PLEASURES OF LIFE
The Hills Are Still Alive
Remembering Mom and The Sound of Music
By Tom Allen
I was 6 years old when The Sound of Music opened at the Ambassador Theater in Raleigh in August 1965. The movie, loosely based on the life of Maria von Trapp and her singing family, played to sold-out audiences for 61 weeks, one of only a few films the Ambassador ever hosted that required reserved seating.
Somehow my parents snagged a ticket and took me along. I’m sure my mother arranged the outing. A church soprano, she loved Julie Andrews. The Sound of Music was my first movie, and memorable for other reasons. Our tickets were for a Sunday matinee, meaning not only did we attend on the Sabbath, but we also missed church.
For this Sunday outing, we dressed to the nines. Dad wore a suit, my mom a best dress. I remember bundling up like a British schoolboy, donning my houndstooth wool suit and dapper newsboy cap.
The Ambassador was cavernous compared to our small, county seat theater. When the movie started, the curtain rose in accordion-like folds. And who can forget that opening scene, the camera closing in on Maria — via helicopter — and Andrews making those hills come alive? If we could miss church for such a stirring opening scene, surely Mother Superior could forgive Maria’s tardiness to Mass.
Beautiful scenery, with a musical narrative featuring cool kids romping around the Alps, decked out in traditional Bavarian dress, kept my attention. An intermission, another rarity, meant time to stretch, share a box of popcorn, and wonder if Maria would follow her heart and return to the widowed captain and his children.

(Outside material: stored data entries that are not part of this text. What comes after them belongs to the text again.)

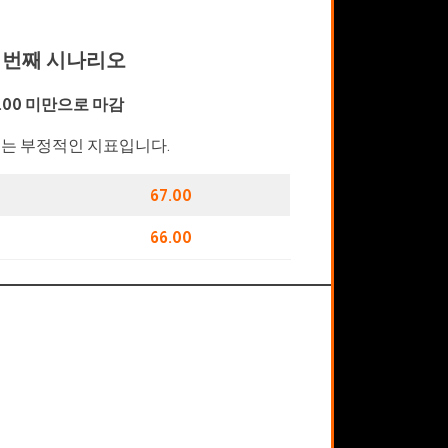
 번째 시나리오
8.00 미만으로 마감
는 부정적인 지표입니다.
67.00
66.00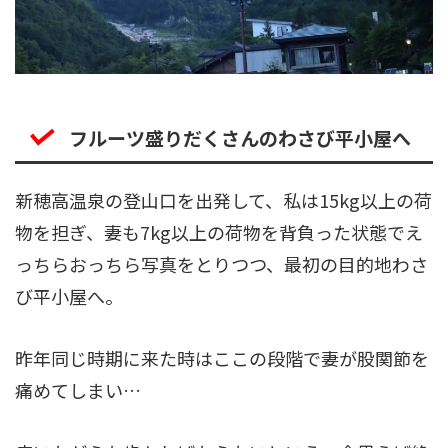
フルーツ盛りだくさんのわさび平小屋へ
新穂高温泉の登山口を出発して、私は15kg以上の荷
物を担ぎ、妻も7kg以上の荷物を背負った状態でえ
っちらおっちら写真をとりつつ、最初の目的地わさ
び平小屋へ。
昨年同じ時期に来た時はここの段階で妻が股関節を
痛めてしまい…
痛いながらも歩かねばならないという、今思えば絶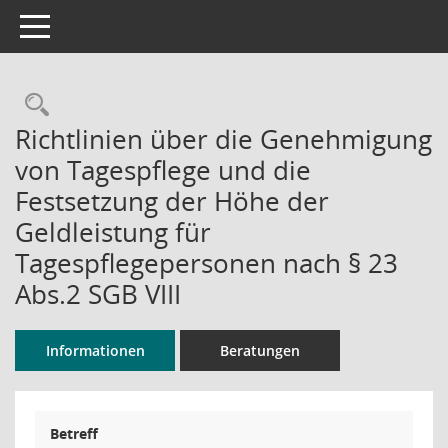
Toggle navigation
Rechercheauswahl
Richtlinien über die Genehmigung
von Tagespflege und die
Festsetzung der Höhe der
Geldleistung für
Tagespflegepersonen nach § 23
Abs.2 SGB VIII
Informationen
Beratungen
Betreff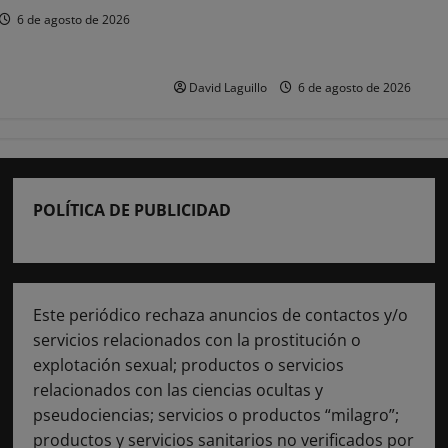
policías locales «puede
6 de agosto de 2026
comprometer la seguridad» de las
Fiestas de Torrelavega
David Laguillo
6 de agosto de 2026
POLÍTICA DE PUBLICIDAD
Este periódico rechaza anuncios de contactos y/o
servicios relacionados con la prostitución o
explotación sexual; productos o servicios
relacionados con las ciencias ocultas y
pseudociencias; servicios o productos “milagro”;
productos y servicios sanitarios no verificados por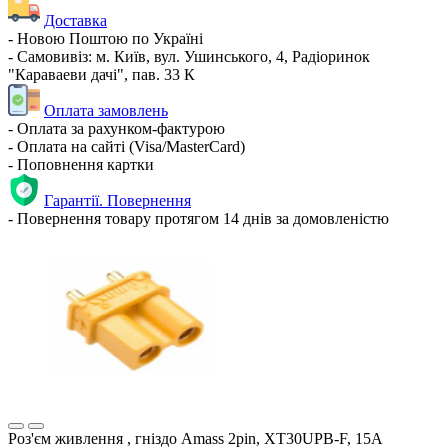
Доставка
- Новою Поштою по Україні
- Самовивіз: м. Київ, вул. Ушинського, 4, Радіоринок
"Караваеви дачі", пав. 33 К
Оплата замовлень
- Оплата за рахунком-фактурою
- Оплата на сайті (Visa/MasterCard)
- Поповнення картки
Гарантії. Повернення
- Повернення товару протягом 14 днів за домовленістю
Роз'єм живлення , гніздо Amass 2pin, XT30UPB-F, 15A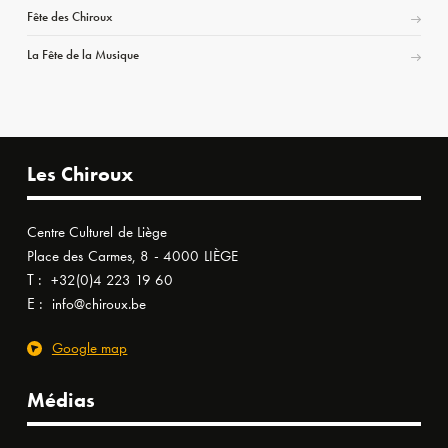
Fête des Chiroux
La Fête de la Musique
Les Chiroux
Centre Culturel de Liège
Place des Carmes, 8 - 4000 LIÈGE
T :
+32(0)4 223 19 60
E :
info@chiroux.be
Google map
Médias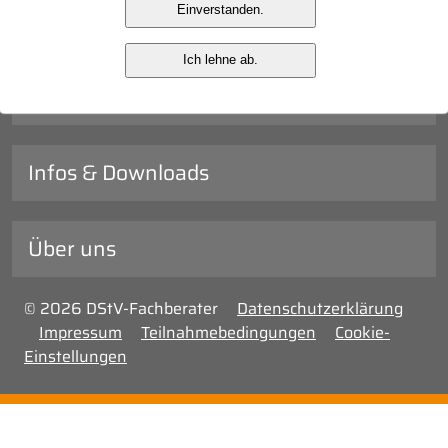
Einverstanden.
Veranstaltungen
Ich lehne ab.
Verwaltung
Infos & Downloads
Über uns
© 2026 DStV-Fachberater
Datenschutzerklärung
Impressum
Teilnahmebedingungen
Cookie-
Einstellungen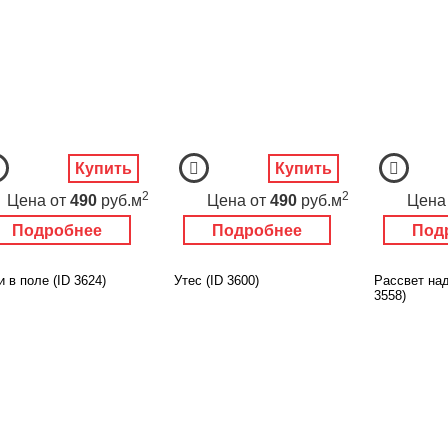
Купить
Купить
2
2
Цена
от
490
руб.м
Цена
от
490
руб.м
Цена
Подробнее
Подробнее
Под
 в поле (ID 3624)
Утес (ID 3600)
Рассвет над
3558)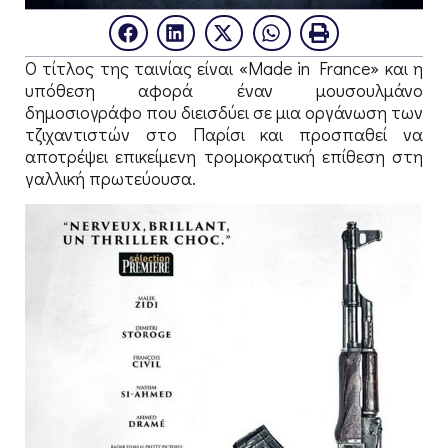
Ο τίτλος της ταινίας είναι «Made in France» και η
υπόθεση αφορά έναν μουσουλμάνο
δημοσιογράφο που διεισδύει σε μια οργάνωση των
τζιχαντιστών στο Παρίσι και προσπαθεί να
αποτρέψει επικείμενη τρομοκρατική επίθεση στη
γαλλική πρωτεύουσα.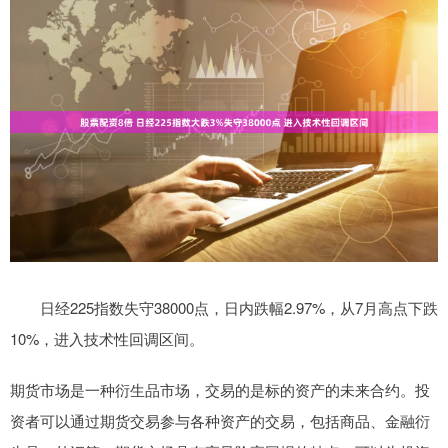
日经225指数失守38000点，日内跌幅2.97%，从7月高点下跌
10%，进入技术性回调区间。
期货市场是一种衍生品市场，交易的是标的资产的未来合约。投
资者可以通过期货交易参与各种资产的交易，包括商品、金融衍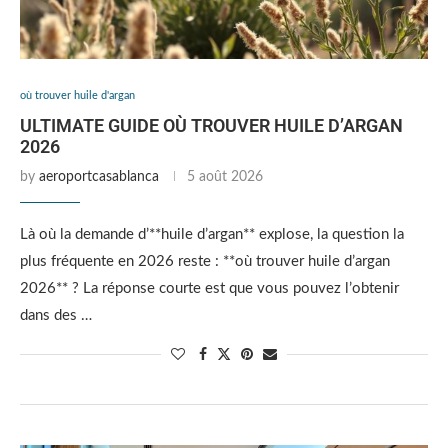
où trouver huile d'argan
ULTIMATE GUIDE OÙ TROUVER HUILE D’ARGAN
2026
by
aeroportcasablanca
5 août 2026
Là où la demande d’**huile d’argan** explose, la question la
plus fréquente en 2026 reste : **où trouver huile d’argan
2026** ? La réponse courte est que vous pouvez l’obtenir
dans des …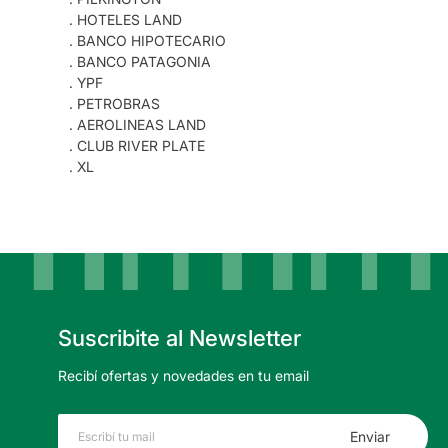
. HOTELES LAND
. BANCO HIPOTECARIO
. BANCO PATAGONIA
. YPF
. PETROBRAS
. AEROLINEAS LAND
. CLUB RIVER PLATE
. XL
Suscribite al Newsletter
Recibí ofertas y novedades en tu email
Enviar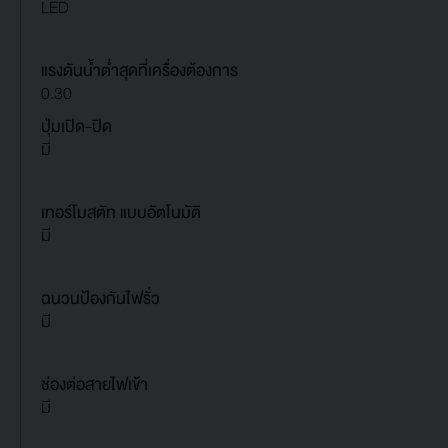
LED
แรงดันน้ำต่ำสุดที่เครื่องต้องการ
0.30
ปุ่มเปิด-ปิด
มี
เทอร์โมสตัท แบบอัตโนมัติ
มี
ฉนวนป้องกันไฟรั่ว
มี
ช่องต่อสายไฟเข้า
มี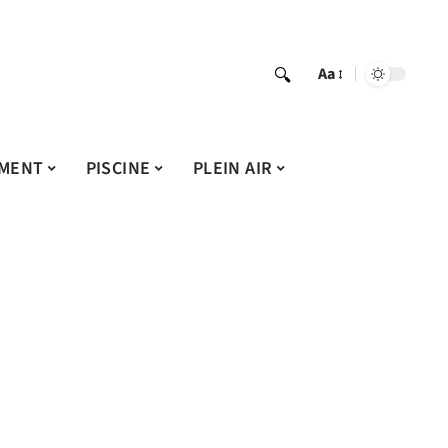
Aa
MENT
PISCINE
PLEIN AIR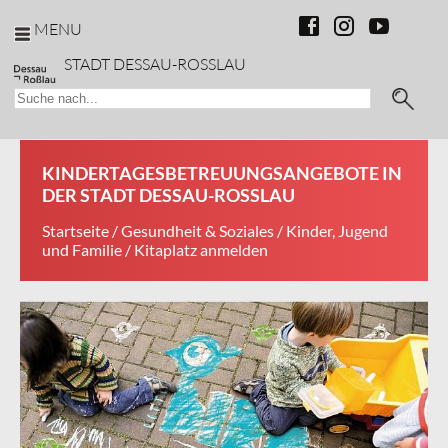
MENU
STADT DESSAU-ROSSLAU
KINDERTAGESBETREUUNGSANGEBOTE IN
DER STADT DESSAU-ROSSLAU
Startseite
/
Gesundheit & Soziales
/
Kinder, Jugend
und Familie
/ Kitaplatz anmelden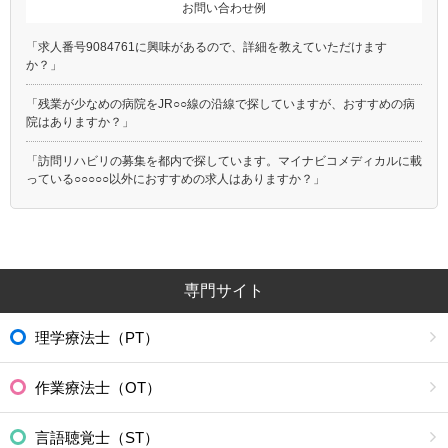
お問い合わせ例
「求人番号9084761に興味があるので、詳細を教えていただけます
か？」
「残業が少なめの病院をJR○○線の沿線で探していますが、おすすめの病
院はありますか？」
「訪問リハビリの募集を都内で探しています。マイナビコメディカルに載
っている○○○○○以外におすすめの求人はありますか？」
専門サイト
理学療法士（PT）
作業療法士（OT）
言語聴覚士（ST）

Happily, like a Hallmark movie’s predictable plot, the captain ditched the pushy baroness and proposed to Maria. My mom cried when they married. The majesty of the cathedral’s organ during Maria’s procession engulfed the theater and brought chills. Even my dad, never a movie fan, commented how moving the scene was. We sat on the edge of our seats, wondering if the singing von Trapps would be able to compete in the Salzburg Music Festival. We cheered when they not only won but escaped the Nazis. That final trek across the Alps to freedom, accompanied by a reprise of “Climb Ev’ry Mountain” brought the movie to an end and viewers to their feet in a lengthy applause.
Until I was old enough to hang with friends, Mom was my movie companion. The films, mostly beloved Disney favorites, provided fun diversions and cherished memories. But Richard Rodgers and Oscar Hammerstein’s blockbuster, offering moviegoers a glimpse into the life of cloistered nuns as well as a lesson about one of history’s darkest seasons, also gave us the gift of music in sound, sight and lyrics. How many Baby Boomer kids can remember that raindrops on roses and whiskers on kittens are favorite things and that a doe is a deer, a female deer?
Along with Rodgers and Hammerstein, I have my mom to thank for that gift. A music major who chose marriage and having a family over a degree, and possible singing career, she tolerated my dad’s love of country and Southern gospel music. Unlike most of her friends, she wasn’t an Elvis fan. The Beatles were “too much.” Stately hymns and stirring anthems, coupled with the crooning of Como, Crosby and Sinatra, were her preferences. On occasion, she would iron clothes on Saturday afternoons while listening to the Metropolitan Opera on Raleigh’s WPTF but, a product of her times, she liked a little beach music, the Temptations, some Frankie Valli. I can’t remember her singing in the shower, but she wore out our 33 rpm vinyl recording of The Sound of Music. And while my taste varies from Gregorian chant to Morgan Wallen, after listening to that album for hours, I, like Mom, can sing every song.
My mother, as well as my family, was far from perfect — like the real life Maria and von Trapp family. Mom would tell you she was no nun, but her good days, and our family’s good days, far outnumbered the challenging ones. Even in the last weeks of her life, she sang, faintly but clearly. The night she died, recordings of her favorite hymns sang her to heaven. Her goodness was passed down to her two granddaughters, whom she adored. They, like her, fell in love with The Sound of Music, wearing out our VHS copy during their childhood and teenage years. And though she did not live to meet them, I’m sure her granddaughters’ children — three great-grandsons — would be among her beloved favorite things.